The L‐type voltage‐gated calcium channels (L‐VGCCs), Ca v 1.2 and Ca v 1.3, play an important role in different physiological processes such as action potential firing, exocytosis and muscle contraction. Due to a lack of selectivity for the dihydropyridine (DHP) class of L‐VGCC blockers, a Ca v 1.3 mutant that is insensitive to DHPs (Ca v 1.3/DHPi) has been used to dissect the role of Ca v 1.3 in glucose‐stimulated insulin secretion and other cellular activities. However, the Ca v 1.3/DHPi mutant channel has not been biophysically characterized. Our lab created the Ca v 1.3/DHPi by mutating Thr1033 and Gln1037 that are located in segment 5 of domain III (IIIS5) of the rat neuronal Ca v 1.3 clone (accession no. AF30010.1) to Tyr and Met, respectively.
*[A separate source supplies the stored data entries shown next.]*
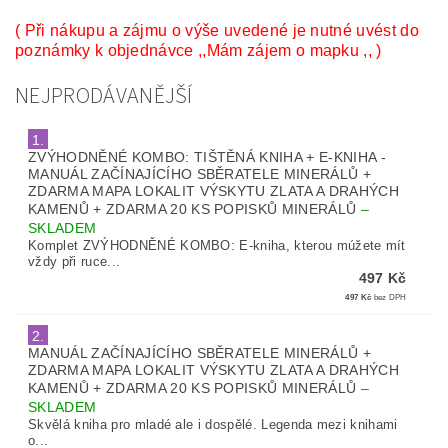
( Při nákupu a zájmu o výše uvedené je nutné uvést do
poznámky k objednávce ,,Mám zájem o mapku ,, )
NEJPRODÁVANĚJŠÍ
1.
ZVÝHODNĚNÉ KOMBO: TIŠTĚNÁ KNIHA + E-KNIHA -
MANUÁL ZAČÍNAJÍCÍHO SBĚRATELE MINERÁLŮ +
ZDARMA MAPA LOKALIT VÝSKYTU ZLATA A DRAHÝCH
KAMENŮ + ZDARMA 20 KS POPISKŮ MINERÁLŮ
–
SKLADEM
Komplet ZVÝHODNĚNÉ KOMBO: E-kniha, kterou múžete mít
vždy při ruce...
497 Kč
497 Kč
bez DPH
2.
MANUÁL ZAČÍNAJÍCÍHO SBĚRATELE MINERÁLŮ +
ZDARMA MAPA LOKALIT VÝSKYTU ZLATA A DRAHÝCH
KAMENŮ + ZDARMA 20 KS POPISKŮ MINERÁLŮ
–
SKLADEM
Skvělá kniha pro mladé ale i dospělé. Legenda mezi knihami
o...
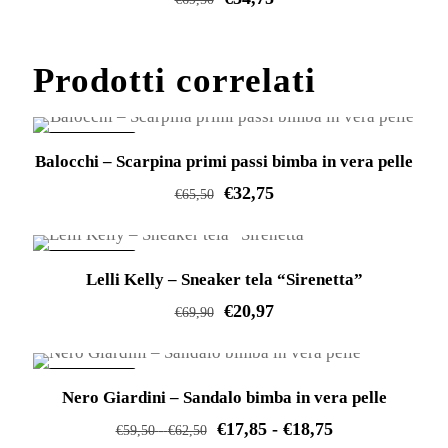
prodotto
essere
varianti.
Questo
scelte
Le
prodotto
Prodotti correlati
nella
opzioni
ha
pagina
possono
più
del
essere
varianti.
IN OFFERTA!
prodotto
Balocchi – Scarpina primi passi bimba in vera pelle
scelte
Le
€
32,75
nella
€
65,50
opzioni
pagina
Questo
possono
del
prodotto
essere
IN OFFERTA!
prodotto
Lelli Kelly – Sneaker tela “Sirenetta”
ha
scelte
€
20,97
più
nella
€
69,90
varianti.
pagina
Questo
Le
del
prodotto
IN OFFERTA!
opzioni
prodotto
Nero Giardini – Sandalo bimba in vera pelle
ha
possono
Fascia
€
17,85
-
€
18,75
più
Fascia
€
59,50
-
€
62,50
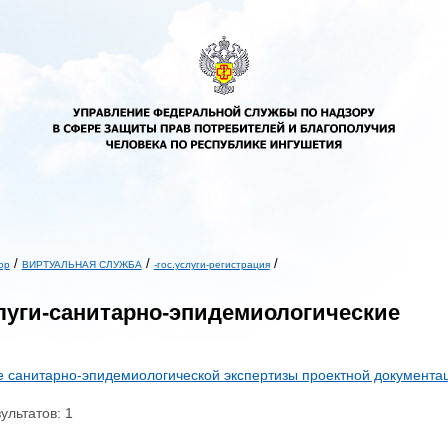
/
/
/
ор
ВИРТУАЛЬНАЯ СЛУЖБА
-гос.услуги-регистрация
ь
слуги-санитарно-эпидемиологические
 санитарно-эпидемиологической экспертизы проектной документа
ультатов: 1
Ba 2+ current ( I Ba ) elicited by different voltage steps from tsA cells expressing Ca v channels with and without the presence of drugs was measured. The voltage‐dependent activation and inactivation of Ca v 1.3/DHPi (V 1/2 inact.= ‐26.6±1.2mV, V 1/2 act.= ‐22.3±1.1mV) resembles that of wild type Ca v 1.3 (Ca v 1.3/WT) (V 1/2 inact.= ‐36.0±1.3mV, V 1/2 act.= ‐29.8±1.5mV). Ca v 1.3/DHPi is over 100 fold more insensitive to nifedipine compared to Ca v 1.3/WT (IC 50 for Ca v 1.3/WT= ~0.55μM; IC 50 for Ca v 1.3/DHPi=~70μM). However, the non‐DHP blockers, diltiazem (500μM) and the recently debated Ca v 1.3 selective blocker, compound 8 (50μM) achieved comparable inhibition of Ca v 1.3/WT and Ca v 1.3/DHPi‐mediated current. Our findings showed that Thr1033 and Gln1037 are not only critical, but also specific for DHP block of Ca v 1.3. The Ca v 1.3/DHPi mutant is a useful tool to screen for Ca v 1.3 specific blockers by removing the DHP binding site which is common to both Ca v 1.2 and Ca v 1.3.